# Finding Attack Paths in Kubernetes with KubeHound

This notebook demonstrates how to use KubeHound to discover security vulnerabilities in a Kubernetes cluster by analyzing *attack paths*. Attack paths are the chains of misconfigurations that allow an attacker to move from an initial breach to full cluster compromise.

**What you'll learn:**
- Why graph-based analysis reveals risks that vulnerability lists miss
- How to trace attack paths from external entry points to cluster compromise
- How to prioritize findings by focusing on realistic attack scenarios
- How to use KubeHound's DSL to answer real security questions

**The approach:** We'll start by looking at EVERYTHING (overwhelming!), then progressively filter down to find the attack paths that a real attacker could exploit.

## Initial Setup

This cell configures the graph visualization settings to make attack paths easier to read:
- Smooth, curved edges (instead of straight lines)
- Arrows showing attack direction

You can customize these settings further - see the [graph-notebook visualization guide](https://github.com/aws/graph-notebook) for options.

In [1]:
%%capture "Remove this line to see debug information"
%%graph_notebook_vis_options
{
  "edges": {
    "smooth": {
      "enabled": true,
      "type": "dynamic"
    },
    "arrows": {
      "to": {
        "enabled": true,
        "type": "arrow"
      }
    }
  }
}

### What are we looking at?

Let's start by seeing what resources exist in this cluster.

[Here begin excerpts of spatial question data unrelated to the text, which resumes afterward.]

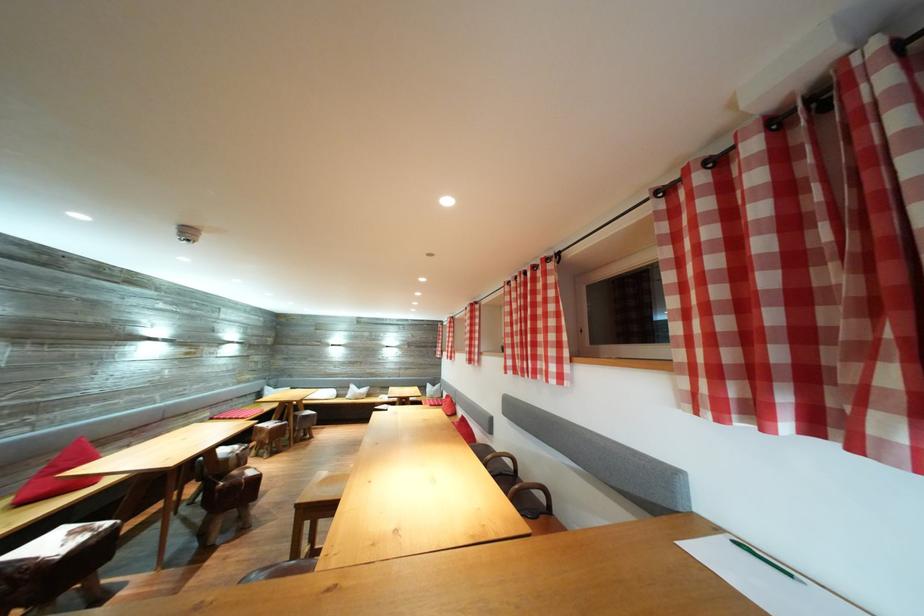
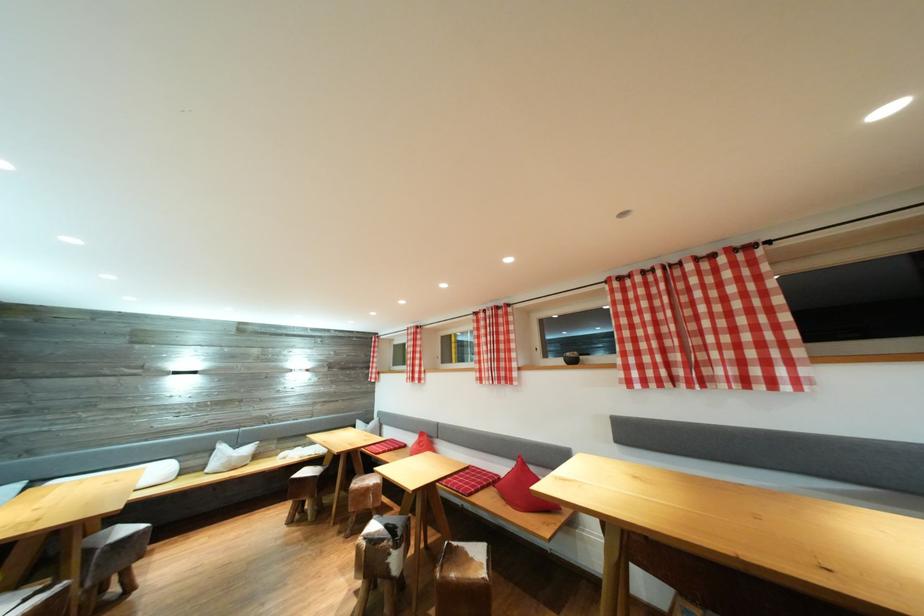
Locate, in the second image, the point that corresponds to point (443, 352) in the first image.

(375, 373)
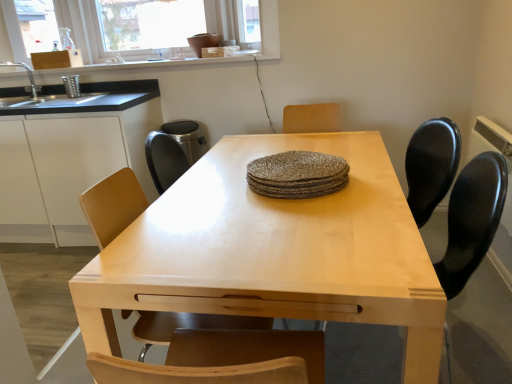
Question: Would you say white matte cabinet at left is part of light wood table at center's contents?

Choices:
 (A) no
 (B) yes

Answer: (A)

Question: From the image's perspective, is light wood table at center beneath white matte cabinet at left?

Choices:
 (A) yes
 (B) no

Answer: (A)

Question: Is light wood table at center aimed at white matte cabinet at left?

Choices:
 (A) no
 (B) yes

Answer: (B)

Question: Is light wood table at center not close to white matte cabinet at left?

Choices:
 (A) no
 (B) yes

Answer: (B)

Question: Considering the relative positions of light wood table at center and white matte cabinet at left in the image provided, is light wood table at center to the left of white matte cabinet at left from the viewer's perspective?

Choices:
 (A) yes
 (B) no

Answer: (B)

Question: From the image's perspective, is black granite countertop at left located above or below black plastic swivel chair at right?

Choices:
 (A) below
 (B) above

Answer: (B)

Question: In terms of size, does black granite countertop at left appear bigger or smaller than black plastic swivel chair at right?

Choices:
 (A) small
 (B) big

Answer: (A)

Question: In the image, is black granite countertop at left positioned in front of or behind black plastic swivel chair at right?

Choices:
 (A) front
 (B) behind

Answer: (B)

Question: From a real-world perspective, relative to black plastic swivel chair at right, is black granite countertop at left vertically above or below?

Choices:
 (A) below
 (B) above

Answer: (B)

Question: Is transparent glass window screen at upper center taller or shorter than black plastic swivel chair at right?

Choices:
 (A) short
 (B) tall

Answer: (A)

Question: Is point (117, 23) positioned closer to the camera than point (361, 375)?

Choices:
 (A) closer
 (B) farther

Answer: (B)

Question: Is transparent glass window screen at upper center in front of or behind black plastic swivel chair at right in the image?

Choices:
 (A) behind
 (B) front

Answer: (A)

Question: Visually, is transparent glass window screen at upper center positioned to the left or to the right of black plastic swivel chair at right?

Choices:
 (A) right
 (B) left

Answer: (B)

Question: From the image's perspective, is black granite countertop at left positioned above or below light wood table at center?

Choices:
 (A) below
 (B) above

Answer: (B)

Question: In the image, is black granite countertop at left on the left side or the right side of light wood table at center?

Choices:
 (A) left
 (B) right

Answer: (A)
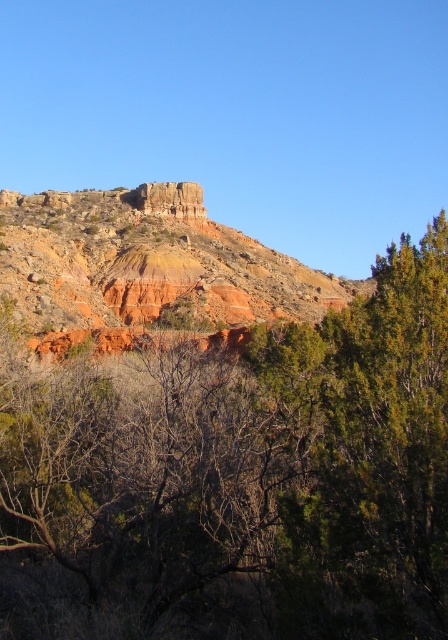
Is green leafy tree at upper center in front of rustic rock formation at center?

Yes, green leafy tree at upper center is closer to the viewer.

The image size is (448, 640). Describe the element at coordinates (241, 476) in the screenshot. I see `green leafy tree at upper center` at that location.

The height and width of the screenshot is (640, 448). What do you see at coordinates (241, 476) in the screenshot?
I see `green leafy tree at upper center` at bounding box center [241, 476].

Where is `green leafy tree at upper center`? Image resolution: width=448 pixels, height=640 pixels. green leafy tree at upper center is located at coordinates (241, 476).

Who is higher up, green leafy tree at upper right or rustic rock formation at center?

rustic rock formation at center is higher up.

Is green leafy tree at upper right shorter than rustic rock formation at center?

Yes, green leafy tree at upper right is shorter than rustic rock formation at center.

Is point (425, 337) positioned before point (172, 276)?

Yes, point (425, 337) is in front of point (172, 276).

Locate an element on the screen. This screenshot has width=448, height=640. green leafy tree at upper right is located at coordinates 369,454.

Is green leafy tree at upper center further to the viewer compared to green leafy tree at upper right?

No, green leafy tree at upper center is in front of green leafy tree at upper right.

Does green leafy tree at upper center have a larger size compared to green leafy tree at upper right?

Yes.

Identify the location of green leafy tree at upper center. (241, 476).

Locate an element on the screen. This screenshot has width=448, height=640. green leafy tree at upper center is located at coordinates (241, 476).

**All resources:** The query below shows every Kubernetes resource in the cluster as individual dots. Each color represents a different resource type (pods, containers, identities, nodes, volumes, etc.). No connections are shown yet.

<details>
<summary><i>Query breakdown</i></summary>

`kh.V()` gets all [vertices](https://kubehound.io/terminology/) | `.path()` shows them as individual nodes | `.by(elementMap())` includes all [properties](https://kubehound.io/reference/entities/common/)
</details>

In [None]:
%%gremlin -d label -g class -le 50 -p inv,oute
kh.V().path().by(elementMap())

### Critical attack paths

Now let's see how these resources connect through attacks.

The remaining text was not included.